By Jordan Lee
Wilmington, DE – September 15, 2025
Delaware’s top court got new help this week. Three groups filed amicus briefs. They back the state’s new safe harbor rules. These rules came from Senate Bill 21. The bill passed in March. It changes how companies handle deals with bosses or big owners. Now, a key case tests if the law is okay.
The case is Rutledge v. The Boeing Company. It is in the Delaware Supreme Court. Two questions went up from Chancery Court. They ask if the law follows the state rules. The safe harbors protect directors and officers. They also cover controlling stockholders. These are people or groups with big power in a company. The rules say if they follow steps, courts treat deals as fair. No big review needed.
Senate Bill 21 fixes old problems. Before, some deals got strict looks. Even if no one fought them. The law adds clear paths. For example, in deals where a controller buys out others. Or sells to the company. If a special committee works and no one votes against, it gets safe harbor. The same for director deals. Like loans or jobs. If the board approves and shares info, it is safe.
The briefs came from big names. First, the U.S. Chamber of Commerce. It speaks for business. They say the law is good. It keeps Delaware strong. Most companies pick it to start. Over 60% of Fortune 500. The Chamber argues the state lawmakers did right. They fixed court worries. Without the law, companies might leave. That hurts jobs and taxes.
Second, the Society for Corporate Governance filed. They help boards do well. Their brief says safe harbors make sense. They give clear rules. Boards need this for tough calls. Like deals with owners.
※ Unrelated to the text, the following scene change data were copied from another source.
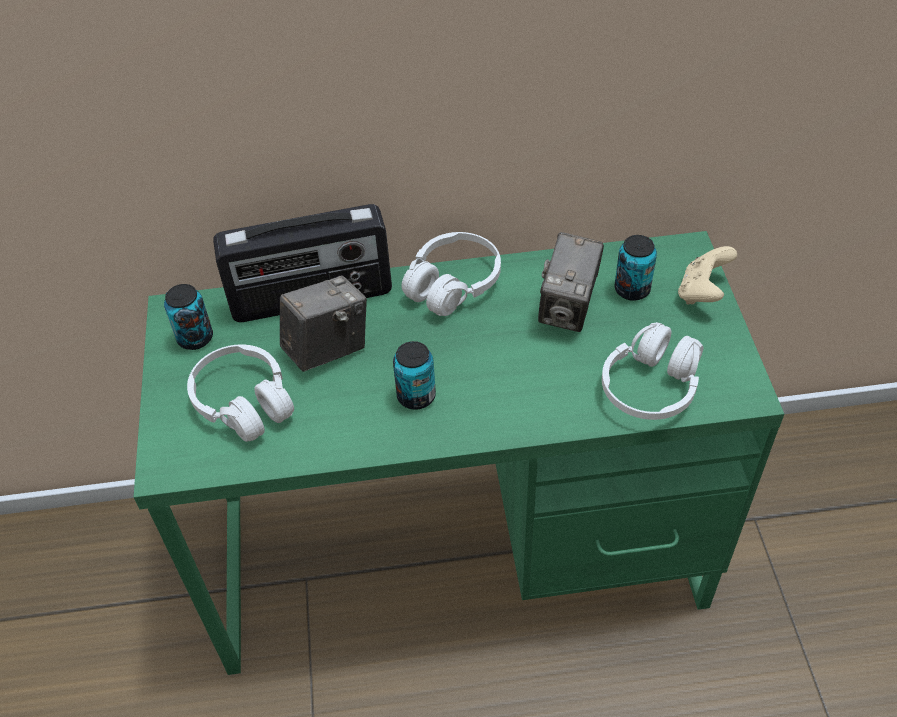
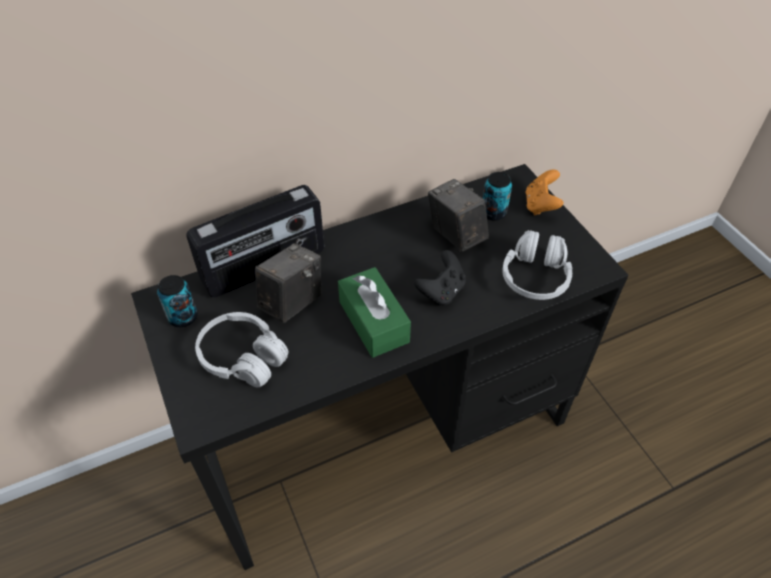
camera: 20 degrees left, 0 degrees up
(416, 396) = (373, 321): can -> green tissue box
(453, 284) = (367, 235): white headphones -> none
(459, 551) = (385, 430): green desk -> black desk
(518, 378) = (441, 291): none -> black game controller
(568, 309) = (456, 235): camera -> camera turned 150 degrees clockwise
(702, 292) = (540, 205): beige game controller -> orange game controller

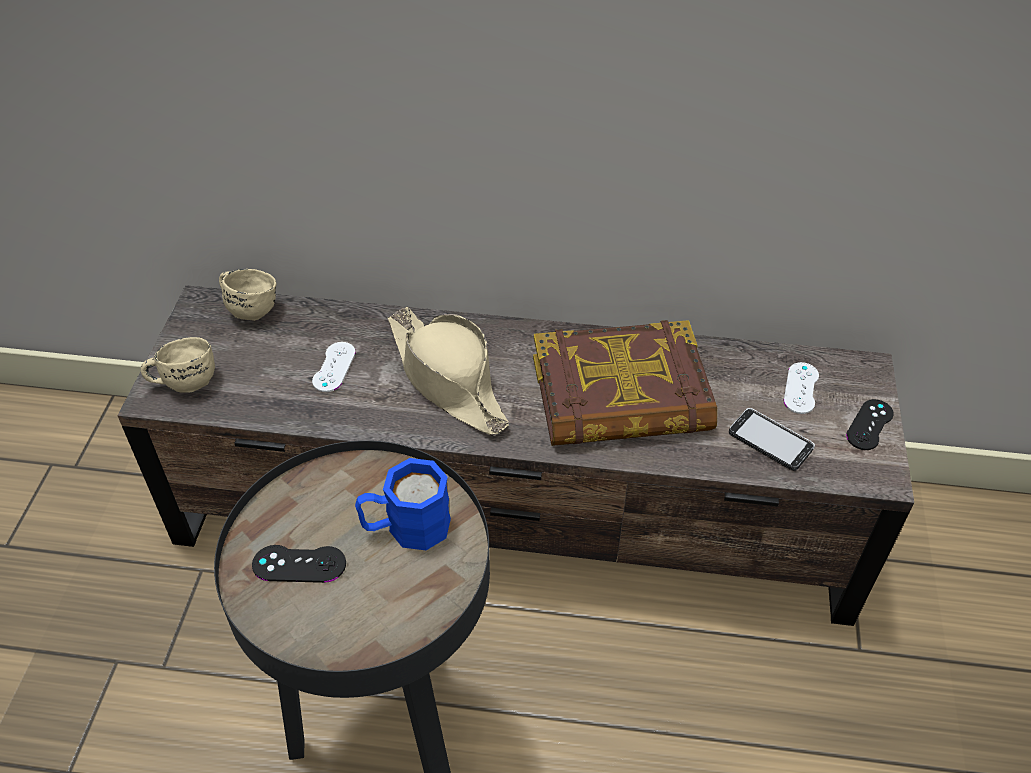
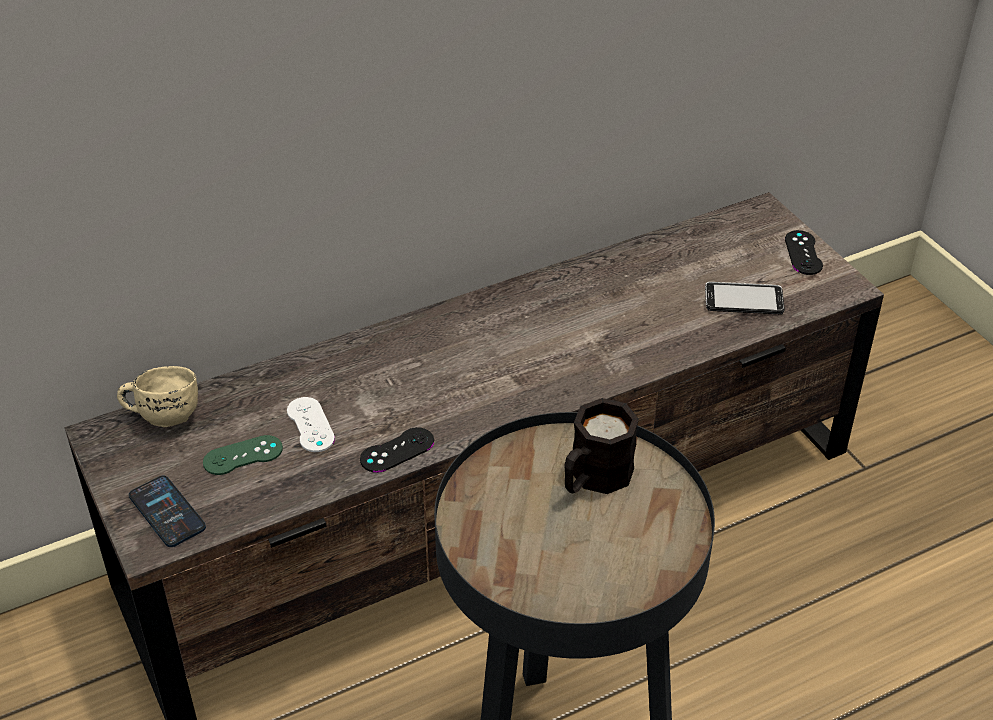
camera: 35 degrees left, 5 degrees down
(184, 381) = (167, 512): beige mug -> phone
(269, 366) = (243, 455): none -> green game controller
(299, 564) = (537, 552): black game controller -> black game controller (397, 450)
(406, 527) = (594, 478): blue mug -> black mug
(448, 379) = (430, 383): beige hat -> none
(621, 396) = (595, 323): book -> none
(801, 388) = (728, 249): white game controller -> none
The group has 3,000 members. Many from top firms. They say the law fits Delaware’s history. It trusts boards to act right.
Third, a team of law professors wrote one. They teach at schools like NYU and Columbia. They say the law is okay under the constitution. The General Assembly has power. It sets company rules. The professors point to old cases. They say courts let lawmakers act. As long as it helps fairness. S.B. 21 does that. It stops too many lawsuits. And keeps good deals going.
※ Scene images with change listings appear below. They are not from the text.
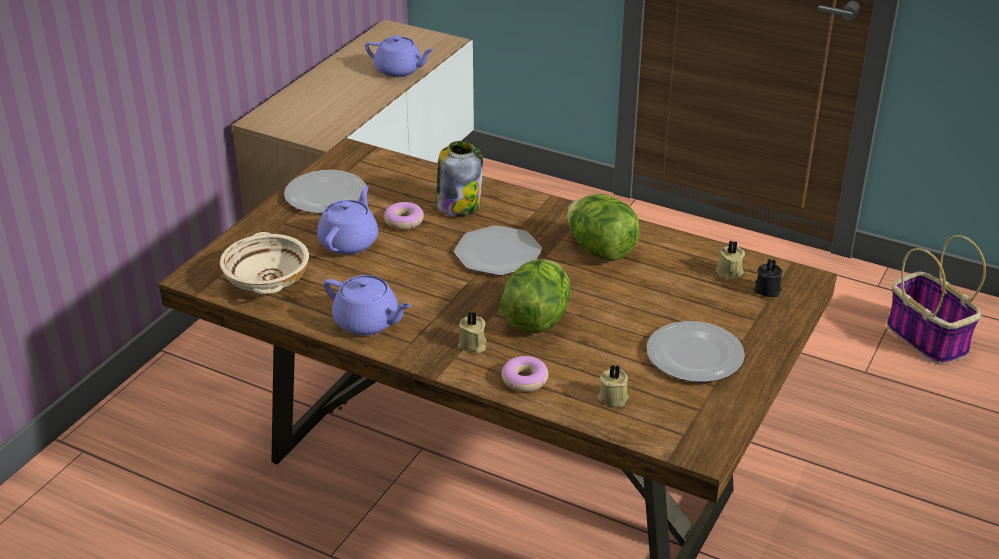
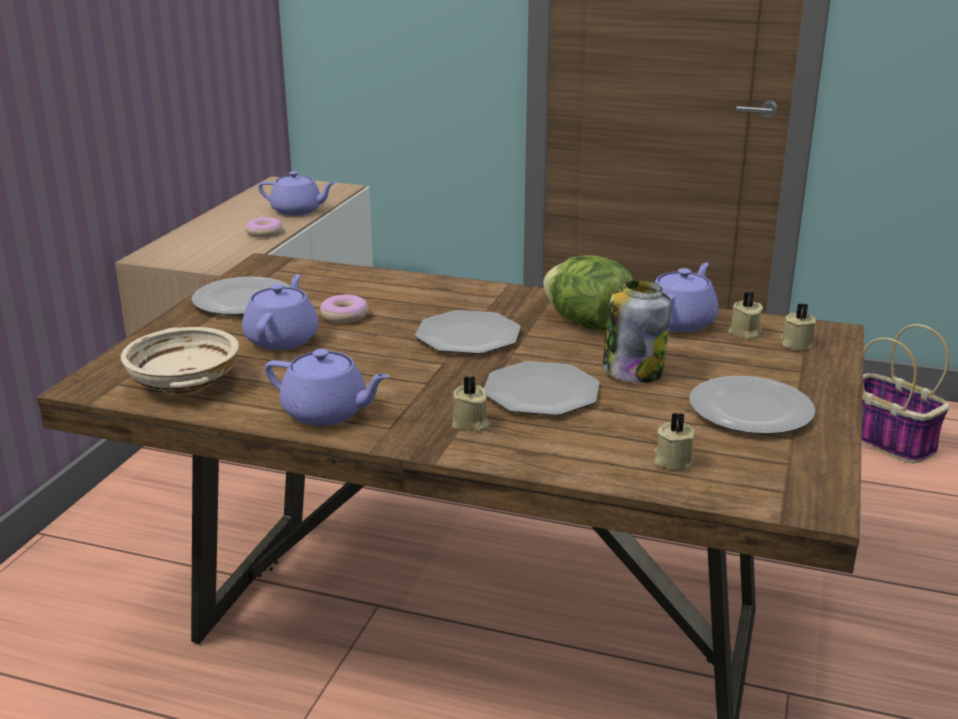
camera: 10 degrees left, 10 degrees down
(458, 205) = (405, 298): jar -> jar (632, 371)
(524, 379) = (552, 453): donut -> donut (264, 233)
(536, 319) = (541, 392): lettuce -> plate
(680, 255) = (681, 322): none -> purple teapot
(767, 289) = (796, 343): black candle -> beige candle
All three briefs say the same. The law does not go too far. It builds on past ideas. Like the MFW case from 2020. That set steps for controller deals. But it was hard. Now, S.B. 21 makes it easier. No need for full court watch if steps are done.
The case started in Boeing. Stockholders sued over a deal. They said bosses got too much. The Chancery Court sent questions up. To check the new law. Vice Chancellor Travis Laster asked. He wants clear answers. Oral arguments are set for October. The court will hear from lawyers then.
Delaware watches close. The state brings in $2 billion a year from company fees. If the law falls, it could lose spots. To places like Nevada. Lawmakers passed S.B. 21 fast. After talks with courts and firms. Governor John Carney signed it. He said it keeps Delaware first.
Critics say wait. Some groups fight the law. They want full checks on power. Like in the Corwin case. That says votes clean deals. But controllers need more. The briefs answer that. They say safe harbors help without harm.
Experts think the court will like the briefs. Delaware loves business law. It changes rules to fit needs. A win keeps the safe harbors. It makes deals smoother. Companies plan better.
For now, the briefs add weight. They show wide support. From business to schools. The Supreme Court will read them. And decide soon.
This case shapes the future. For Delaware. And all companies there. Safe harbors could spread. Or face more fights. Business waits.